任务说明
a) 请逐字照抄所给文段中从"connectionConfig.retry && self.init(function(err)"起、到"此函数会当默认配置重试的时候，在一定延时后递归调用自身，实现断开重连。"为止（含这一句）的内容。
b) 根据所给文段回答下列问题，答案按同样的序号标注：
(i) rascal 内部通过什么来维护连接池？
(ii) handleConnectionError 内部调用了哪个函数来暂停队列？
(iii) confirmChannelPool 的 pause 绑定的是哪个对象的 pause 方法？

所给文段
连接断开自动重试

rascal 内部通过 generic-pool 维护连接池，并使用 poolQueue （使用了 async queue ）维护需要的发送回调 (err, channel)，其内部调用 channel 的 publish 方法与 rabbitMQ 通信发送数据。使用自动重连的机制就是当由于网络，rabbitMQ 宕机等原因导致连接断开会被 handleConnectionError 捕获，代码如下

// 绑定错误回调
function attachErrorHandlers(connection, config) {
    connection.removeAllListeners('error');
    var errorHandler = _.once(handleConnectionError.bind(null, connection, config));
    connection.once('error', errorHandler);
    connection.once('close', errorHandler);
  }
// 捕获连接错误
 function handleConnectionError(borked, config, err) {
    debug('Handling connection error: %s initially from connection: %s, %s', err.message, borked._rascal_id, connectionConfig.loggableUrl);
    self.emit('disconnect');
    pauseChannelAllocation();
    connection = undefined;
    self.emit('error', err);
    console.log('retry is ', connectionConfig.retry)
    connectionConfig.retry && self.init(function(err) {
      if (!err) return;
      var delay = timer.next();
      debug('Will attempt reconnection in in %dms', delay);
      return setTimeout(handleConnectionError.bind(null, borked, config, err), delay).unref();
    });
  }

此函数会当默认配置重试的时候，在一定延时后递归调用自身，实现断开重连。

消息发送预存队列

在尝试连接的这段时间内如何保证发送队列不会丢失数据？ rascal 使用了 queue 来保存所有的发送调用并依次调用，当连接断开的时候队列的调用会被暂停，因为在连接断开的错误捕获函数 handleConnectionError 内部调用了 pauseChannelAllocation 函数，如下

  function pauseChannelAllocation() {
    channelCreator.pause();
    regularChannelPool && regularChannelPool.pause();
    confirmChannelPool && confirmChannelPool.pause();
  }

而 confirmChannelPool 是什么呢？可以理解成下面这样，

confirmChannelPool = {
      stats: stats,
      borrow: borrow,
      return: release,
      drain: drain,
      pause: poolQueue.pause.bind(poolQueue),
      resume: poolQueue.resume.bind(poolQueue),
    };

从上面源码可以看出来调用了 poolQueue 的 pause 方法，该方法会使队列暂停工作（此时队列可能由于会有新加入的回调造成堆积），而连接恢复的时间会调用对应的 resume 方法来使队列继续工作，那么也就可以保证当集群恢复的时候不会丢失发送数据，因为发送队列在断开的时候进行已经暂停了。

提取条目
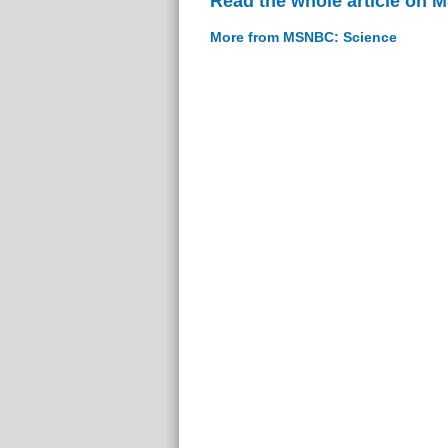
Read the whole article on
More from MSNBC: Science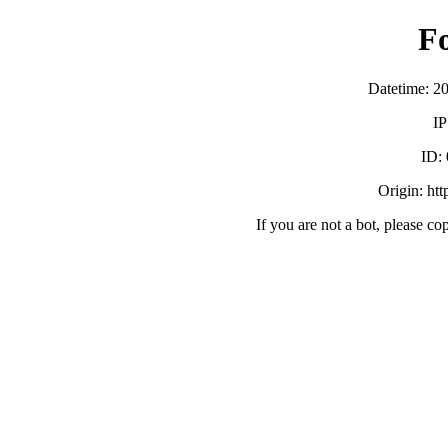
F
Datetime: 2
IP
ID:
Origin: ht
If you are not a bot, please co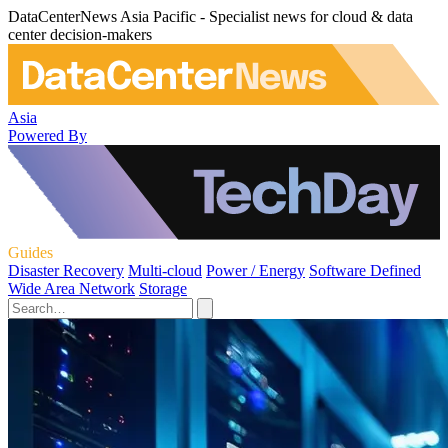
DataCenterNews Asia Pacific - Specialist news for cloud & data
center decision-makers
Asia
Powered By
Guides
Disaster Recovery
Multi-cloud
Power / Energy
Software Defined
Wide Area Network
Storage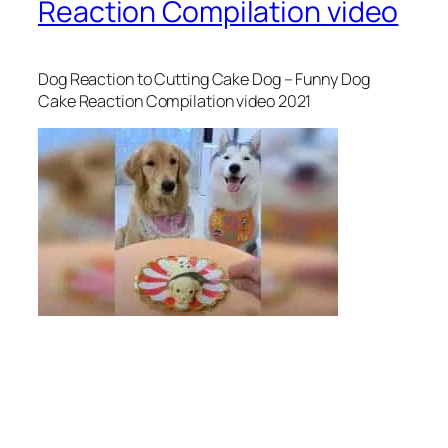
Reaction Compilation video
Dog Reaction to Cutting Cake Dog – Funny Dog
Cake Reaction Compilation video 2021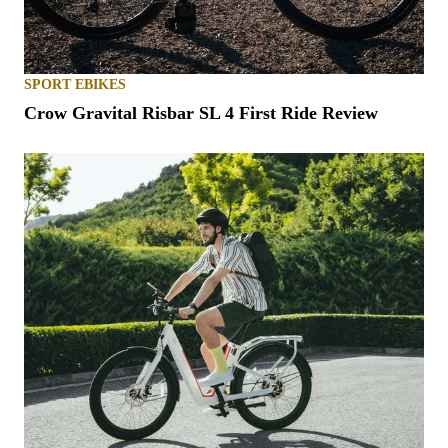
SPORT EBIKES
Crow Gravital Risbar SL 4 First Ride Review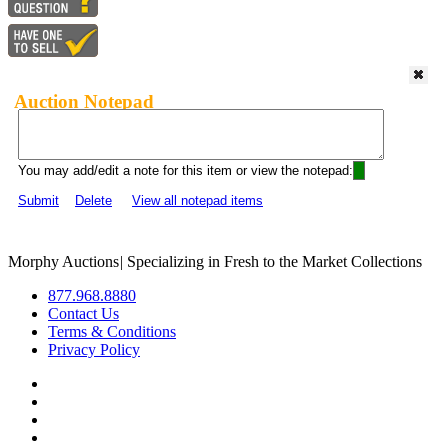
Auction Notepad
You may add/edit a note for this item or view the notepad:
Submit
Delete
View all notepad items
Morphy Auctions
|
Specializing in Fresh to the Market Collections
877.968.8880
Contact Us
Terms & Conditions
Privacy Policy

依次解答
a)
connectionConfig.retry && self.init(function(err) {
      if (!err) return;
      var delay = timer.next();
      debug('Will attempt reconnection in in %dms', delay);
      return setTimeout(handleConnectionError.bind(null, borked, config, err), delay).unref();
    });
  }

此函数会当默认配置重试的时候，在一定延时后递归调用自身，实现断开重连。

b)
(i) generic-pool
(ii) pauseChannelAllocation
(iii) poolQueue